*Description of the task:*
For each record below, set it down exactly but leave out any picture.

*Records provided:*
+-------+

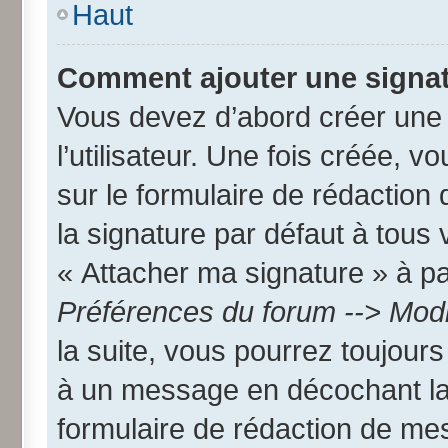
Haut
Comment ajouter une signa
Vous devez d’abord créer une
l’utilisateur. Une fois créée,
sur le formulaire de rédactio
la signature par défaut à tous
« Attacher ma signature » à par
Préférences du forum --> Modi
la suite, vous pourrez toujour
à un message en décochant l
formulaire de rédaction de me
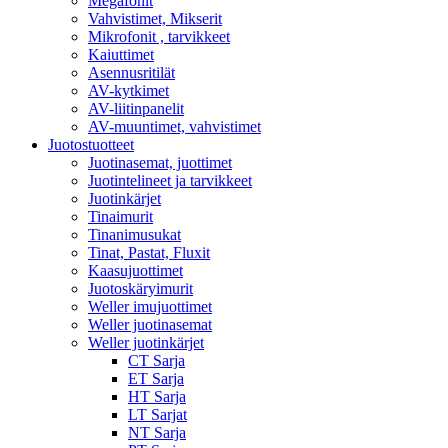
Megafonit
Vahvistimet, Mikserit
Mikrofonit , tarvikkeet
Kaiuttimet
Asennusritilät
AV-kytkimet
AV-liitinpanelit
AV-muuntimet, vahvistimet
Juotostuotteet
Juotinasemat, juottimet
Juotintelineet ja tarvikkeet
Juotinkärjet
Tinaimurit
Tinanimusukat
Tinat, Pastat, Fluxit
Kaasujuottimet
Juotoskäryimurit
Weller imujuottimet
Weller juotinasemat
Weller juotinkärjet
CT Sarja
ET Sarja
HT Sarja
LT Sarjat
NT Sarja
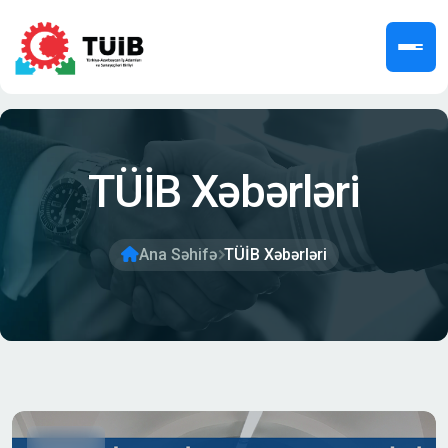
TÜİB Xəbərləri
Ana Səhifə
TÜİB Xəbərləri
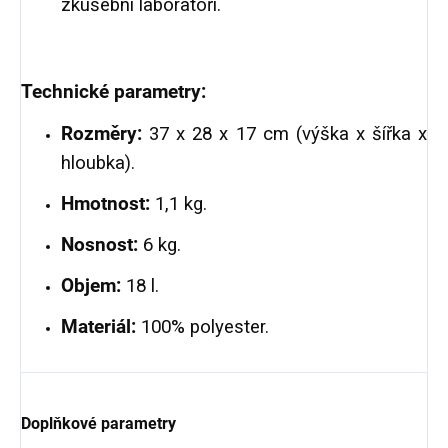
zkušební laboratoři.
Technické parametry:
Rozměry:
37 x 28 x 17 cm (výška x šířka x
hloubka).
Hmotnost:
1,1 kg.
Nosnost:
6 kg.
Objem:
18 l.
Materiál:
100% polyester.
Doplňkové parametry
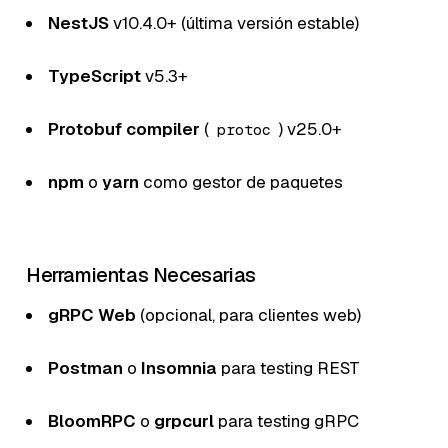
NestJS
v10.4.0+ (última versión estable)
TypeScript
v5.3+
Protobuf compiler
(
) v25.0+
protoc
npm
o
yarn
como gestor de paquetes
Herramientas Necesarias
gRPC Web
(opcional, para clientes web)
Postman
o
Insomnia
para testing REST
BloomRPC
o
grpcurl
para testing gRPC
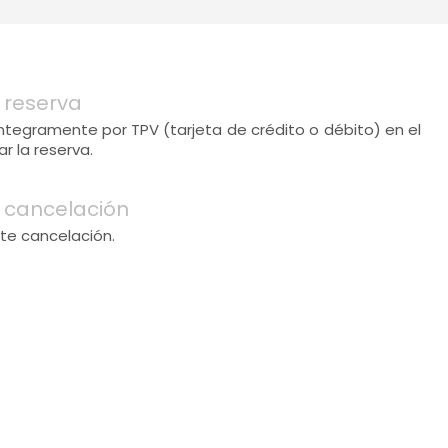
 reserva
 íntegramente por TPV (tarjeta de crédito o débito) en el
 la reserva.
 cancelación
te cancelación.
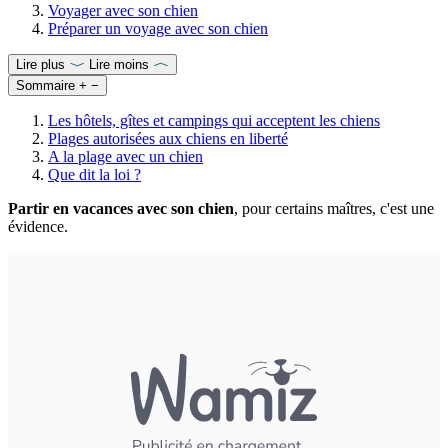
Voyager avec son chien
Préparer un voyage avec son chien
Lire plus
Lire moins
Sommaire
+
−
Les hôtels, gîtes et campings qui acceptent les chiens
Plages autorisées aux chiens en liberté
A la plage avec un chien
Que dit la loi ?
Partir en vacances avec son chien
, pour certains maîtres, c'est une
évidence.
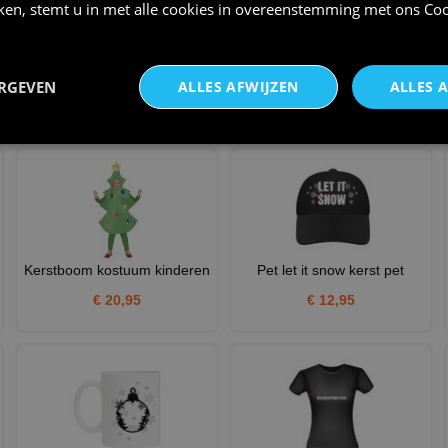
iken, stemt u in met alle cookies in overeenstemming met ons
Coo
Pap de eerste drie keer zijn
best goed geluk maar
ERGEVEN
ALLES AFWIJZEN
ALLES 
€ 12,95
THEMA:
KERST
Kerstboom kostuum kinderen
Pet let it snow kerst pet
€ 20,95
€ 12,95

+-------+

*Written response:*
Haut
Comment ajouter une signa
Vous devez d’abord créer une
l’utilisateur. Une fois créée,
sur le formulaire de rédactio
la signature par défaut à tous
« Attacher ma signature » à par
Préférences du forum --> Modi
la suite, vous pourrez toujour
à un message en décochant l
formulaire de rédaction de me
Megafonit
Vahvistimet, Mikserit
Mikrofonit , tarvikkeet
Kaiuttimet
Asennusritilät
AV-kytkimet
AV-liitinpanelit
AV-muuntimet, vahvistimet
Juotostuotteet
Juotinasemat, juottimet
Juotintelineet ja tarvikkeet
Juotinkärjet
Tinaimurit
Tinanimusukat
Tinat, Pastat, Fluxit
Kaasujuottimet
Juotoskäryimurit
Weller imujuottimet
Weller juotinasemat
Weller juotinkärjet
CT Sarja
ET Sarja
HT Sarja
LT Sarjat
NT Sarja
TÜİB Xəbərləri
Ana Səhifə
TÜİB Xəbərləri
zkušební laboratoři.
Technické parametry:
Rozměry:
37 x 28 x 17 cm (výška x šířka x
hloubka).
Hmotnost:
1,1 kg.
Nosnost:
6 kg.
Objem:
18 l.
Materiál:
100% polyester.
Doplňkové parametry
NestJS
v10.4.0+ (última versión estable)
TypeScript
v5.3+
Protobuf compiler
(
) v25.0+
protoc
npm
o
yarn
como gestor de paquetes
Herramientas Necesarias
gRPC Web
(opcional, para clientes web)
Postman
o
Insomnia
para testing REST
BloomRPC
o
grpcurl
para testing gRPC
 reserva
 íntegramente por TPV (tarjeta de crédito o débito) en el
 la reserva.
 cancelación
te cancelación.
Voyager avec son chien
Préparer un voyage avec son chien
Lire plus
Lire moins
Sommaire
+
−
Les hôtels, gîtes et campings qui acceptent les chiens
Plages autorisées aux chiens en liberté
A la plage avec un chien
Que dit la loi ?
Partir en vacances avec son chien
, pour certains maîtres, c'est une
évidence.
iken, stemt u in met alle cookies in overeenstemming met ons
Coo
Pap de eerste drie keer zijn
best goed geluk maar
ERGEVEN
ALLES AFWIJZEN
ALLES 
€ 12,95
THEMA:
KERST
Kerstboom kostuum kinderen
Pet let it snow kerst pet
€ 20,95
€ 12,95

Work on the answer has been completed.